PRACTICING EMOTIONAL FIRST-AID DURING CV19
Emotional injuries can be just as debilitating as physical ones, yet they are not weighted nearly as seriously. While we may take the time to treat and attend to our physical wounds, we are often expected to just “get over” psychological wounds. All of us have at some point ruminated over a painful rejection or agonized over a failure.
With less distraction and more time on our hands, some of the psychological wounds that have not been attended to in your past may be resurfacing unexpectedly. How could we attend to them now? Is it time we learnt how to practice emotional first aid? In a recent Ted Talk, Psychologist Guy Winch talks about the ways in which we might do this:
Pay attention to emotional pain — recognize it when it happens and treat it before it becomes overwhelming.
Our bodies evolved the sensation of physical pain to alert us that something is wrong and we need to address it. The same is also true for emotional pain. If a rejection, failure or bad mood is not getting better, it means you’ve sustained a psychological wound which needs attention. Loneliness can be very damaging to both your psychological and physical health, and should be addressed when someone is feeling socially or emotionally isolated.
Redirect your gut reaction when you fail.
The nature of psychological wounds makes it easy for one to lead to another. Failure often drives you to focus on what you can’t do rather than focusing on what you can, making you less likely to perform at your best, which in turn makes you even more focused on your shortcomings, and before you know it you are in a negative spiral. To avoid getting sucked into this spiral, learn to ignore the post-failure “gut” reaction of feeling helpless and demoralized, and instead make a list of factors that you can control were you to try again. For instance, think about preparation and planning, and how you might improve each of them. This kind of exercise will reduce feelings of helplessness and improve your chances of future success.
Monitor and protect your self-esteem. When you feel like putting yourself down, take a moment to be compassionate to yourself.
Self-esteem is like an emotional immune system that buffers you from emotional pain and strengthens your emotional resilience. Therefore, it is important to monitor it and avoid putting yourself down, particularly when you are already hurting. Practicing self-compassion will “heal” a damaged self-esteem. Instead of being critical of yourself, imagine what you might say to a friend in the same position as you. How would you show them compassion and support?
When negative thoughts are taking over, disrupt them with positive distraction.

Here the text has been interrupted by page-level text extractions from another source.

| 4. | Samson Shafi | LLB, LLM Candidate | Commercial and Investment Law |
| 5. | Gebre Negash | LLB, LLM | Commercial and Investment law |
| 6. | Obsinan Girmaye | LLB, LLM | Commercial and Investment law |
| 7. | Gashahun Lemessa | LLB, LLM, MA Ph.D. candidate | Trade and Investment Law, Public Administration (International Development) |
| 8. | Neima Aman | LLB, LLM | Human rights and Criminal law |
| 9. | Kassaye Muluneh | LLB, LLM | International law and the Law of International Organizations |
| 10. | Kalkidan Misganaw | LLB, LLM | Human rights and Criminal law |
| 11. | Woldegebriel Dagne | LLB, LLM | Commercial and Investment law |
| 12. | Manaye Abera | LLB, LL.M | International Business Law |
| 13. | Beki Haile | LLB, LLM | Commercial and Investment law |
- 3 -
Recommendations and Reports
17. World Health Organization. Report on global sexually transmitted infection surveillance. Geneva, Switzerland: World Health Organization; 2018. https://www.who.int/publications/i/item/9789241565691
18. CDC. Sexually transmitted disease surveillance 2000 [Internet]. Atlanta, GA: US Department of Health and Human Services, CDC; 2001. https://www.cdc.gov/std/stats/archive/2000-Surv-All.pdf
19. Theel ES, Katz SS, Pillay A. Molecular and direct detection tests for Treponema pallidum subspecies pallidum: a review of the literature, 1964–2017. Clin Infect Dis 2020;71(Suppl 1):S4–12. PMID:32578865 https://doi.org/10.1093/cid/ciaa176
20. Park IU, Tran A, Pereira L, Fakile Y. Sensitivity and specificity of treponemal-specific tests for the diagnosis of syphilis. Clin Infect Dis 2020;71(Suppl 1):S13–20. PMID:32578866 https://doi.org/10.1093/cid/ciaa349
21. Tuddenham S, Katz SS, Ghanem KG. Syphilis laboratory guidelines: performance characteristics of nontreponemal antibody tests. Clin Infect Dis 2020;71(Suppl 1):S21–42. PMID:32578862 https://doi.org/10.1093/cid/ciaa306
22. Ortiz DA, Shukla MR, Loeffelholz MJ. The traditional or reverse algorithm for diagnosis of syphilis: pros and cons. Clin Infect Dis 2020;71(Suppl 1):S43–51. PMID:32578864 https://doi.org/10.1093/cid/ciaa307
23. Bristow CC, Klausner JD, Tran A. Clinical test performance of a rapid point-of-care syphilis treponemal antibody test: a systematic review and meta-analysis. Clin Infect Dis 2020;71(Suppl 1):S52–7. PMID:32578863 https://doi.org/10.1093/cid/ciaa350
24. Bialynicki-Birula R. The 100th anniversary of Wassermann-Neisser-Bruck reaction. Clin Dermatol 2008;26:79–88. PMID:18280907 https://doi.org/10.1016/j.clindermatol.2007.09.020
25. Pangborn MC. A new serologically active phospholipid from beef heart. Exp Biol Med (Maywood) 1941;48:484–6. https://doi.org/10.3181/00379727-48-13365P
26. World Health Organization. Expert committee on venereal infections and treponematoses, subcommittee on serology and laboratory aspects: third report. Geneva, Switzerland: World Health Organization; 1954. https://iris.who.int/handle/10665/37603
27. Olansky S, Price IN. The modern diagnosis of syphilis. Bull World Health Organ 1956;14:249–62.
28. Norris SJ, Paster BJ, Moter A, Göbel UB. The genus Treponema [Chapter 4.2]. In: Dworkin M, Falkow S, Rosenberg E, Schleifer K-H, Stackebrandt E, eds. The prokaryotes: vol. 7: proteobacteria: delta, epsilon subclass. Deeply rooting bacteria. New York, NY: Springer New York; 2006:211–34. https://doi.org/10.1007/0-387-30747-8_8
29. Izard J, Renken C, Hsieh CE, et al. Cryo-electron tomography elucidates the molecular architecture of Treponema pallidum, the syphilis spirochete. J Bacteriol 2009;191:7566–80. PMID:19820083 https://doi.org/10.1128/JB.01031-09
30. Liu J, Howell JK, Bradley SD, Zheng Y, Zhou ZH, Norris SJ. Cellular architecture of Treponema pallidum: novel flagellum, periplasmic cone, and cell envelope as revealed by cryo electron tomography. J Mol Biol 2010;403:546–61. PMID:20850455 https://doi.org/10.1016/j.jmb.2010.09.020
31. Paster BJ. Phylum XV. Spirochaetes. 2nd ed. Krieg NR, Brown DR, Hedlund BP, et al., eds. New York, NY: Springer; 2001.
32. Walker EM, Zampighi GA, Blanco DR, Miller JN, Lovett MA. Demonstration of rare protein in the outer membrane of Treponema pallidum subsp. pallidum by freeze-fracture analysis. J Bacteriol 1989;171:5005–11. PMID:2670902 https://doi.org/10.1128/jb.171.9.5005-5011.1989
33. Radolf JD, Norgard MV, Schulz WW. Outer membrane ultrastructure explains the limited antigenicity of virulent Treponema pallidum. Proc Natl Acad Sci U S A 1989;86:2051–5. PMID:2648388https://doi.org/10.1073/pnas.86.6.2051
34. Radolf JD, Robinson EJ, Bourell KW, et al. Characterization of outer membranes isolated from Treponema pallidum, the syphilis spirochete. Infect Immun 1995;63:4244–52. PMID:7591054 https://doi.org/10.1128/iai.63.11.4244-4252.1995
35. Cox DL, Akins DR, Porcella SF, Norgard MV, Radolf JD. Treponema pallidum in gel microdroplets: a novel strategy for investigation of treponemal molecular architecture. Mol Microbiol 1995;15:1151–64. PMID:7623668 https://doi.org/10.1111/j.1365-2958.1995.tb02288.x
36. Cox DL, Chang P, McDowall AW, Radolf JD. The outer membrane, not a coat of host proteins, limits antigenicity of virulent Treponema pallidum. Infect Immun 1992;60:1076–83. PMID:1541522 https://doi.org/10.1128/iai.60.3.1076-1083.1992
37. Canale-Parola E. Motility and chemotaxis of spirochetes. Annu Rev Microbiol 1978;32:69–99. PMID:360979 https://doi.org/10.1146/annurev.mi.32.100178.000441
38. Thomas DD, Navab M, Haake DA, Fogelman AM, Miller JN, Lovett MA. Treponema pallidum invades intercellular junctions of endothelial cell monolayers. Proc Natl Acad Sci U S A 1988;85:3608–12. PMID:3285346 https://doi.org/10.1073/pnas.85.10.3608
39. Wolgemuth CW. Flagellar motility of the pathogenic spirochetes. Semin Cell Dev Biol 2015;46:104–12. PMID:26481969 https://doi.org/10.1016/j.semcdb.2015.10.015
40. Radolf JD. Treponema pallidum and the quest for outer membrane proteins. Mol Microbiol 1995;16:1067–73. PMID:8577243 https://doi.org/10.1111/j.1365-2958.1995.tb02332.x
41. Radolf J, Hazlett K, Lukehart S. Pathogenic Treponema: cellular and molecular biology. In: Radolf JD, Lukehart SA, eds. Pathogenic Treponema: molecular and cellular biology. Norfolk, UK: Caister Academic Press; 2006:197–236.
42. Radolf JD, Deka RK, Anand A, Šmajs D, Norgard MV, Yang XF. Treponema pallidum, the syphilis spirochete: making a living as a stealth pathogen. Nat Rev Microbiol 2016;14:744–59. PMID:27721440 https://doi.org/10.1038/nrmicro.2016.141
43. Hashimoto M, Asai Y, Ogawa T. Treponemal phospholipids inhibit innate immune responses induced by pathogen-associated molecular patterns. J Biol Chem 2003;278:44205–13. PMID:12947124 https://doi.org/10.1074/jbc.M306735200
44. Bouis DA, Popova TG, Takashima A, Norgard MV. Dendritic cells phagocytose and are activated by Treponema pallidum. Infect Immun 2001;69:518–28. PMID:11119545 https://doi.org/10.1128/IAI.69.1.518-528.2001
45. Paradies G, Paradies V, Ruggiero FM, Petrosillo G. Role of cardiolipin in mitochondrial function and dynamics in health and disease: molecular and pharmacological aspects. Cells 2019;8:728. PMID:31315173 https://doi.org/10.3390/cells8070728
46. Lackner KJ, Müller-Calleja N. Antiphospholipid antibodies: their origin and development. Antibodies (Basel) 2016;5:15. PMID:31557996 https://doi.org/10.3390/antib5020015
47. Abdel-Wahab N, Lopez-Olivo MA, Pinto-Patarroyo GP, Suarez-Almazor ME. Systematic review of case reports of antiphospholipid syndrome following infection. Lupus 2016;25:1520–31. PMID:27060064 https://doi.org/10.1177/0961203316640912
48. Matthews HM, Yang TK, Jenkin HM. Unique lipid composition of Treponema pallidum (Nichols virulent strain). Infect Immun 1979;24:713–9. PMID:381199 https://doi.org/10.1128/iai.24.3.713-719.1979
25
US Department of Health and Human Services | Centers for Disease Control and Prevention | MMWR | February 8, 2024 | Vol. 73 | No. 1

Ruminating over distressing events in your mind without seeking new insight or trying to solve a problem, especially when it becomes habitual, can lead to deeper psychological pain. Try instead to distract yourself by engaging in a task that requires concentration (do a Sudoku or complete a crossword). Studies show that even two minutes of distraction will reduce the urge to focus unhealthily on the negative.
Find meaning in loss.
Loss is an unavoidable part of life, which can scar us and keep us from moving forward if we don’t attend to the emotional wounds it creates. In order to move on from a loss it is important to find meaning in the loss and derive some sort of purpose from it. This might feel difficult to imagine at the time, but think of what you might have gained from the loss (for instance, “I lost my job, but I’ve found an even better one”). Consider how you might gain or help others gain a new appreciation for life, or imagine the changes you could make that will help you live a life more aligned with your values and purpose.
Don’t let excessive guilt linger.
Guilt can be useful in small doses, as it alerts you to amend your actions in your relationship with another person. Excessive guilt is toxic though, and wastes emotional and intellectual energies, distracting you from other tasks, and preventing. To resolve lingering guilt you need to offer an effective apology — which includes an “empathy statement.” It’s important for your apology to focus more on how your actions (or inactions) impacted the other person, than explaining why you did what you did. It is much easier to forgive someone when you feel they truly understand.
Learn what treatments for emotional wounds work for you.
Notice how you, personally, deal with common emotional wounds. Do you shrug them off, get really upset but recover quickly, get upset and recover slowly, or supress your feelings? Now consider how best to attend to yourself in these various situations. The same goes for building emotional resilience. Try out various techniques and figure out which are easiest for you to implement and which tend to be most effective for you. But mostly, get into the habit of taking note of your psychological health on a regular basis — and especially after a stressful, difficult, or emotionally painful situation.
Some of these concepts may feel quite strange to begin with, and integrating them might take a while before they become a habit, but in the long run practicing emotional first aid will seriously elevate your entire quality of life.